Nel primo anno della pandemia, vale a dire nel 2020, sono stati ”attivati 1,4 milioni di contratti a tempo determinato in meno rispetto all’anno precedente. E in un caso su tre si è trattato di contratti di durata inferiore a 30 giorni”, scrive il quotidiano economico.
Dopo il calo massiccio di aprile dovuto mancato rinnovo dei contratti a termine durante il primo lockdown (-432mila attivazioni in meno), si è registrata una leggera ripresa nei mesi di luglio e agosto grazie alla stagione estiva – che comunque si è presentata più breve rispetto alla normalità – “i nuovi contratti hanno ricominciato a diminuire ogni mese, fino a dicembre, che ha fatto registrare oltre 195mila attivazioni in meno su base annua“.
Il settore più colpito è quello del turismo, con cali impressionanti che accendono evidentemente la luce sulla situazione delle imprese e dei lavoratori, i primi alla ricerca di adeguate forme di ristoro, i secondi alla ricerca di qualche forma di tutela che sostenga il loro reddito considerato che in molti casi non hanno neppure maturato i requisiti per la NASpI, istituto più “severo” rispetto alla vecchia indennità di disoccupazione con requisiti ridotti ormai superata da anni.
Questo scrive “Il Sole” riguardo ai numeri di questa strage sociale:
“In questa dinamica si riflettono gli effetti della pandemia sulle attività alberghiere, turistiche, commerciali, che si avvalgono su larga scala di rapporti di lavoro flessibili, e concentrati in alcuni periodi dell’anno.
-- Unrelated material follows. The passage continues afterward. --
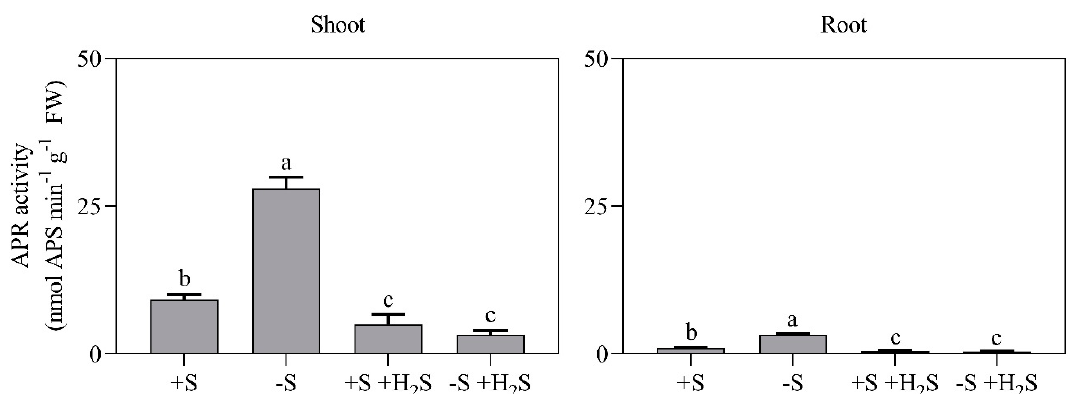
Figure 4. APR activity in barley shoots and roots in the presence and absence of a H 2 S and sulfate supply. For experimental details, see the legend of Figure 1. Data represent the average of 3 measurements with 3 plants per measurement (± SD). Significant differences between treatments are indicated with different letters ( P ≤ 0.05; two ‐ way ANOVA; Tukey’s HSD test as a post ‐ hoc test).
Passando dai contratti alle “teste”, i rapporti a termine attivati nel 2020 hanno riguardato 3,4 milioni di lavoratori. Di questi, 713mila (il 20,5%) risultavano ancora attivi con gli stessi rapporti al 2 marzo 2021. Una quota minoritaria, che si spiega con la durata spesso molto breve dei contratti a termine: uno su tre dura meno di 30 giorni”.